Instructions for the task
Every entry should be returned unchanged, with the pictures omitted.

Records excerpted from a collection
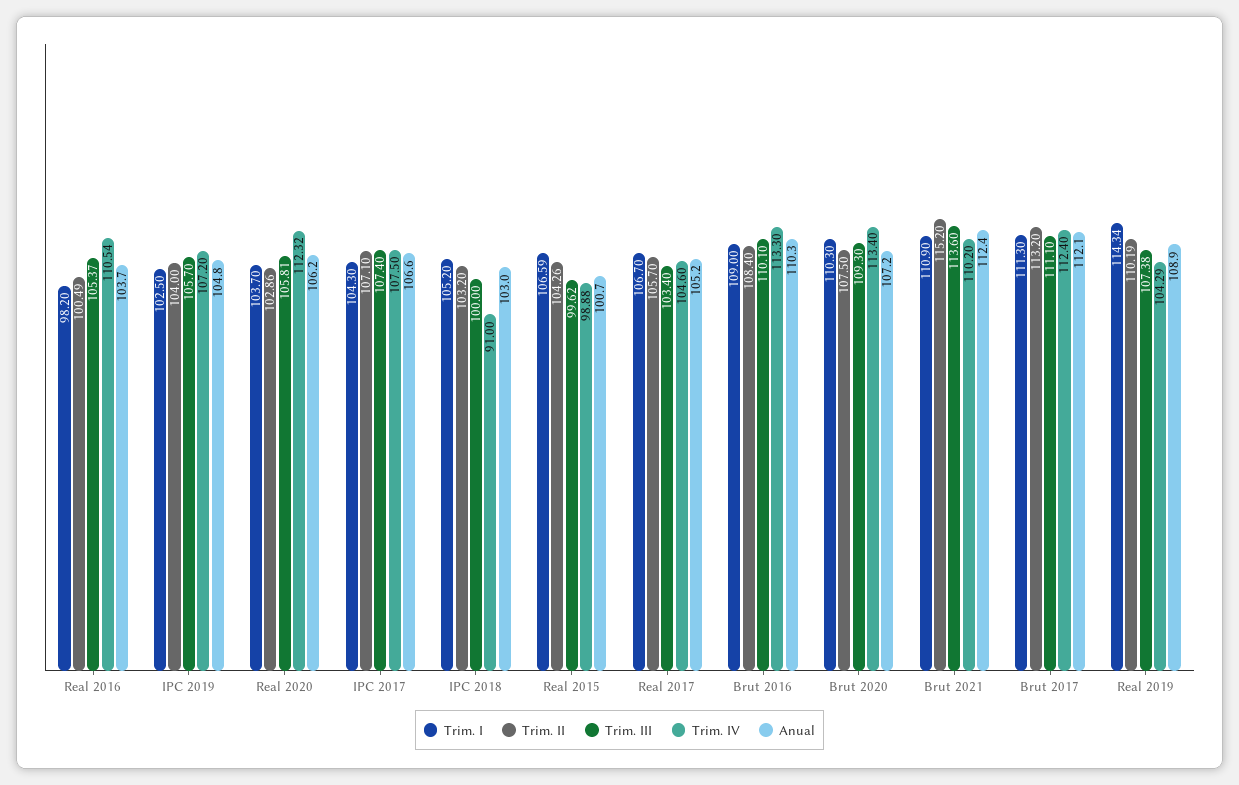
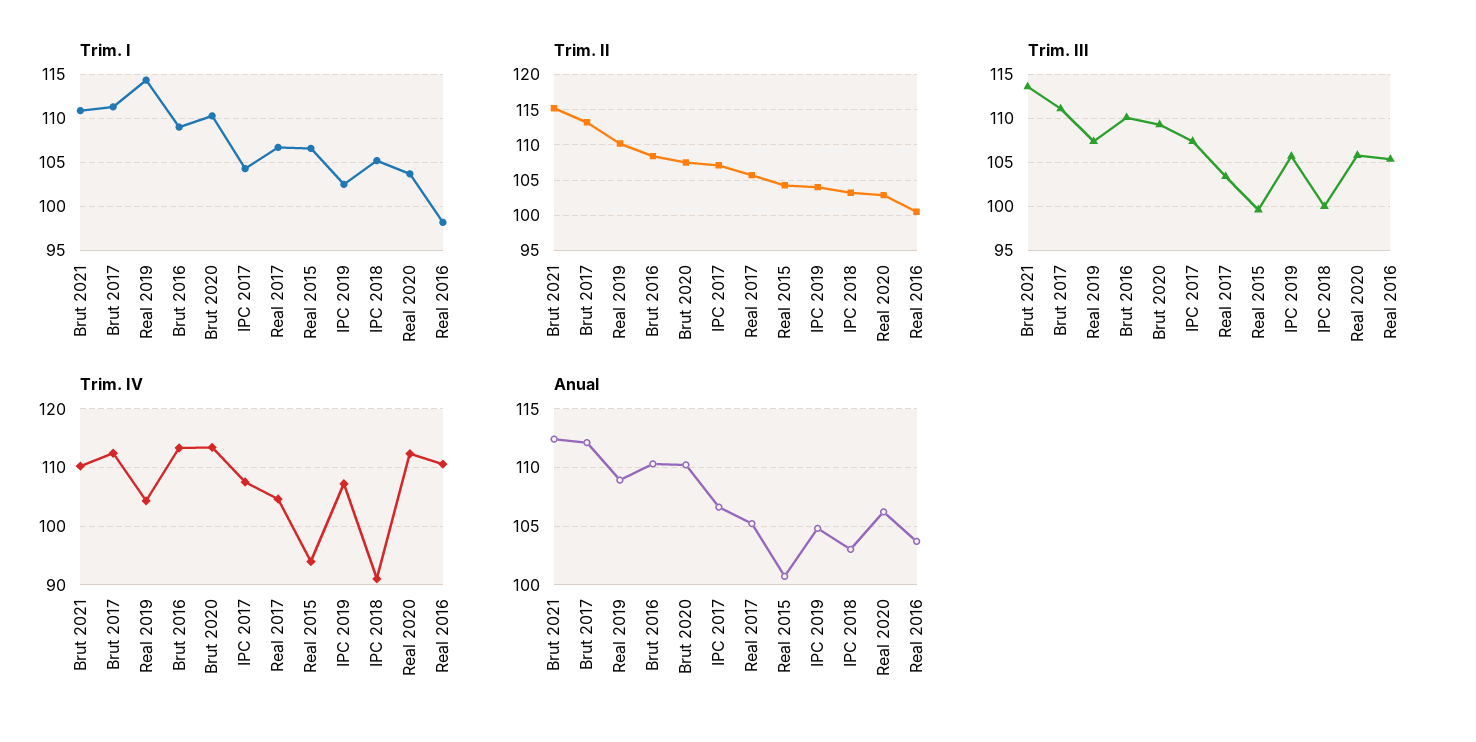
Trim. IV, Real 2015: 98.88 -> 94
Anual, Brut 2020: 107.2 -> 110

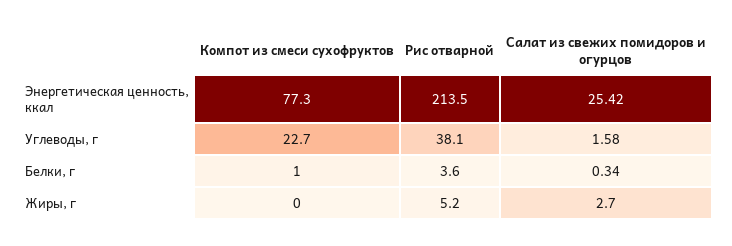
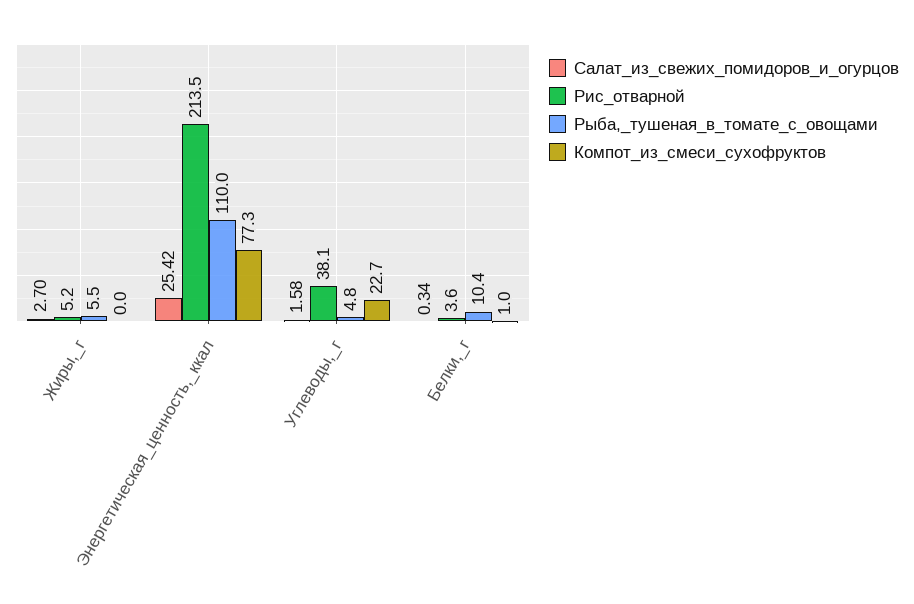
Рыба,_тушеная_в_томате_с_овощами, Жиры, г: none -> 5.5
Рыба,_тушеная_в_томате_с_овощами, Энергетическая ценность, ккал: none -> 110
Рыба,_тушеная_в_томате_с_овощами, Углеводы, г: none -> 4.8
Рыба,_тушеная_в_томате_с_овощами, Белки, г: none -> 10.4

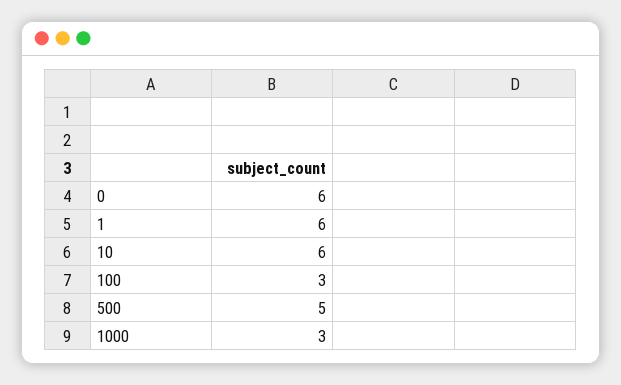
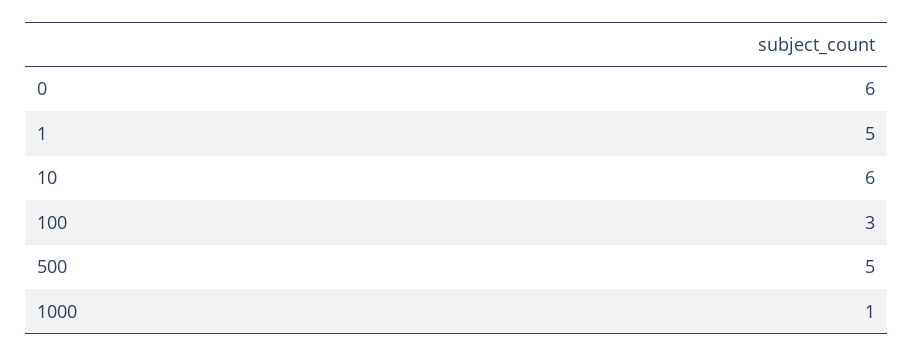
1: 6 -> 5
1000: 3 -> 1

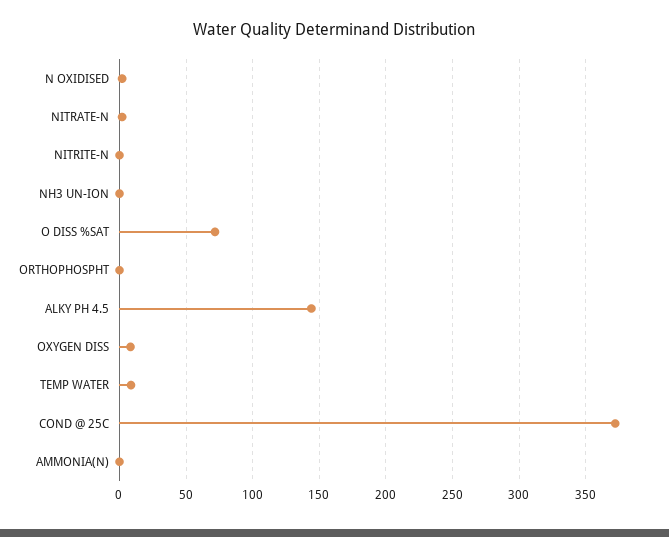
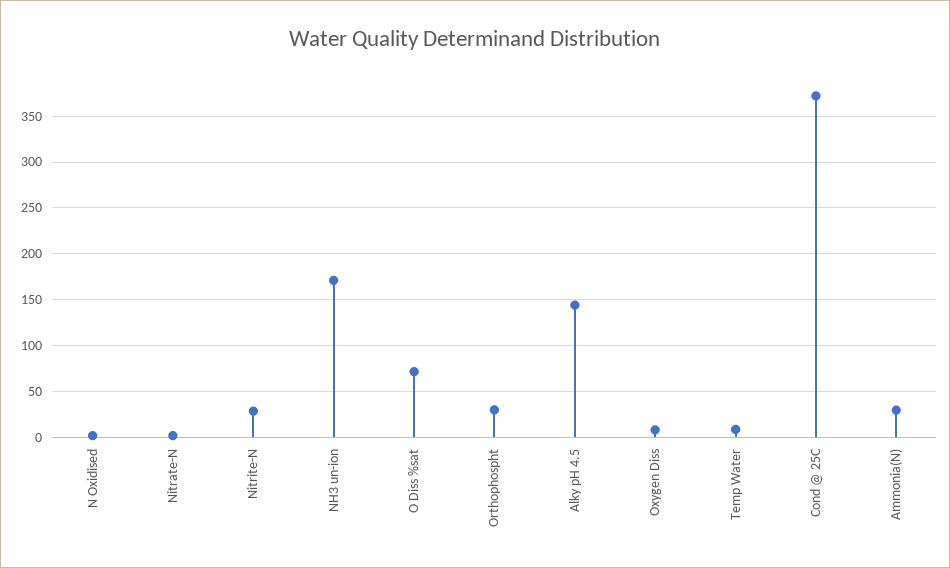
NITRITE-N: 0 -> 30
NH3 UN-ION: 0 -> 170
ORTHOPHOSPHT: 0 -> 30
AMMONIA(N): 0 -> 30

Output
Trim. IV, Real 2015: 98.88 -> 94
Anual, Brut 2020: 107.2 -> 110

Рыба,_тушеная_в_томате_с_овощами, Жиры, г: none -> 5.5
Рыба,_тушеная_в_томате_с_овощами, Энергетическая ценность, ккал: none -> 110
Рыба,_тушеная_в_томате_с_овощами, Углеводы, г: none -> 4.8
Рыба,_тушеная_в_томате_с_овощами, Белки, г: none -> 10.4

1: 6 -> 5
1000: 3 -> 1

NITRITE-N: 0 -> 30
NH3 UN-ION: 0 -> 170
ORTHOPHOSPHT: 0 -> 30
AMMONIA(N): 0 -> 30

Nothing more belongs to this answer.